§ **Document passage**:
==============================

So the network obviously was in a pretty tough spot for a while. It certainly bounced back a lot better than we had thought. And if you look at our op dashboard we put out each week, like you guys have been the best of anybody for the last couple of weeks. So certainly noticeable, but you're doing this before these big infrastructure projects are finished, right? So what happened to really get that turnaround? I think there was some skepticism that usually rail networks when they get into challenges like that, take a while to also get out of them.

Joseph Hinrichs

Executives
#12

Yes. I mean, I think one of the things that surprised a lot of people was how quickly we were able to rebound. If you look at our numbers operationally, even in the third and fourth quarter, they were very competitive. But February, we had -- we started to see a significant decline, and that carried over into March and early April. The team really came together and put some processes in place, but also just regrouped and with the reality of what we were dealing with at the time and was able to really overcome that. Importantly, I think it's another example of why we get a benefit of all the activity we've done in investing in our employees and our relationships. If you can get your employees engaged and motivated to be a part of the solution, they can get a much faster recovery, which is what we saw. And so it's very sustainable. These are the same processes that we've been running for quite some time. If you go back and look at our data in '23, we probably had the best year we've ever had, and we're now running at those levels really since May. And hopefully, we will continue that. I don't see a reason why. Now the exciting thing for us is this is all happening while we have those 2 North-South routes closed. So what that will do when they open back up is make more natural routing of trains and take some of the out-of-route miles and the cost out that Sean mentioned, but it also gives us a lot more resiliency and redundancy if something were to happen somewhere. Because really what happened to us last year was just the sequence of things kept getting worse and worse. And so Milton and then Helene and then some bad winter and then the flooding in the Midwest, and it all kind of kept pushing our problem into the same areas where the weather was hitting us. But now that we have the cars online down dramatically, we have the dwell times, the velocity where we want them to be, we have a lot more resiliency in our network. So I think you should expect to see continued performance around the levels that we're used to and that we have been performing for the last couple of years.

Sean Pelkey

Executives
#13

And Brian, as we look forward, I think one of the things that's really exciting is where we're at from a technology perspective. We've got a real-time operations portal, which allows Mike and the entire operations team to see where are the trains, what's running late, how can we catch it up and fix things. But the methodologies that we're using are still good old-fashioned railroading. It's getting on the phone, calling the terminal managers, adjusting things on the fly. We're investing in some technologies now that will allow us to model out what's happening on the railroad to help predict what decisions are going to make the best network-wide impact for us. We're making some very quick advancements in that. And I think by the end of the year, we'll have some prototypes out there that we'll be able to start using to help continue to make operational improvements. And in particular, when we see challenges across the network, whether that be weather or whether it be a locomotive that has a stoppage, what decisions do we make in order to maintain the health and fluidity of the network?

==============================

§ **Dataset excerpt**:
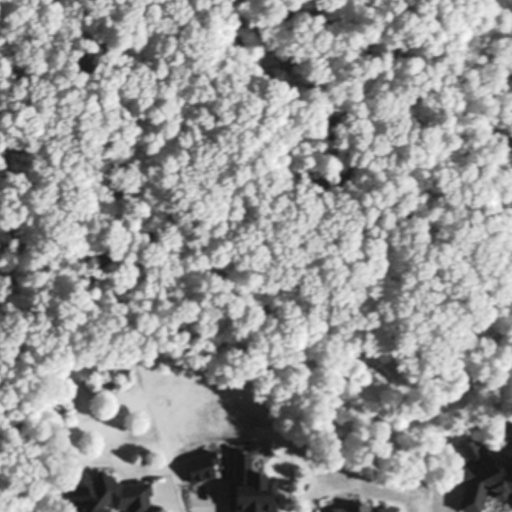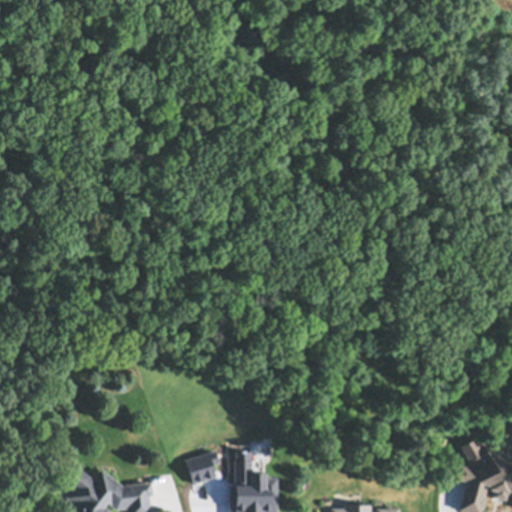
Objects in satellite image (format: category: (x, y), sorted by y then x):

==============================

§ **Written request A**:
Transcribe the part of the rail network transcript that opens with the words containing "So the network" and closes with "out of them.".
§ **Written request B**:
Pick up the rail network transcript from the point where it stops.

§ **Task answer A**:
So the network obviously was in a pretty tough spot for a while. It certainly bounced back a lot better than we had thought. And if you look at our op dashboard we put out each week, like you guys have been the best of anybody for the last couple of weeks. So certainly noticeable, but you're doing this before these big infrastructure projects are finished, right? So what happened to really get that turnaround? I think there was some skepticism that usually rail networks when they get into challenges like that, take a while to also get out of them.

§ **Task answer B**:
Joseph Hinrichs

Executives
#14

The human brain cannot simulate all the scenarios that we deal with on a daily basis. And so we get asked all the time about AI or technology, where does it have the most ripe opportunity in railroading? And this is one of them is in decision-making on a real-time basis because you may think you're making the right decision for Toledo, but that train is going to go all the way to Jacksonville. And so how do we optimize all the decision-making that we do, a really exciting time for us. But as Sean said, we've been making major investments. It's not just the will to put AI or to put that kind of learning into place, you have to have the data -- you have to have the data in the right place, we're getting the data in the cloud, getting all the data organized. We had a very traditional mainframe data center kind of methodology. We had lots of old systems that weren't talking to each other. We're investing in all of that. And so that's going to give us tremendous capability going forward. That will be a next big step opportunity for us is to be able to make those simulated best decisions in real-time and across the benefit of the network, not just the local yard.

Brian Ossenbeck

Analysts
#15

And how about the technology just in the field? Because for a while the industry was not really able to move much of anything forward, whether it's automated inspections, some of the wheel cars, stuff like that, like it seemed like it made a lot of sense from a safety and a cost perspective. But is that now on the agenda? It seems like the industry is pushing that a little bit more forward, which makes sense. So is that another possible technology...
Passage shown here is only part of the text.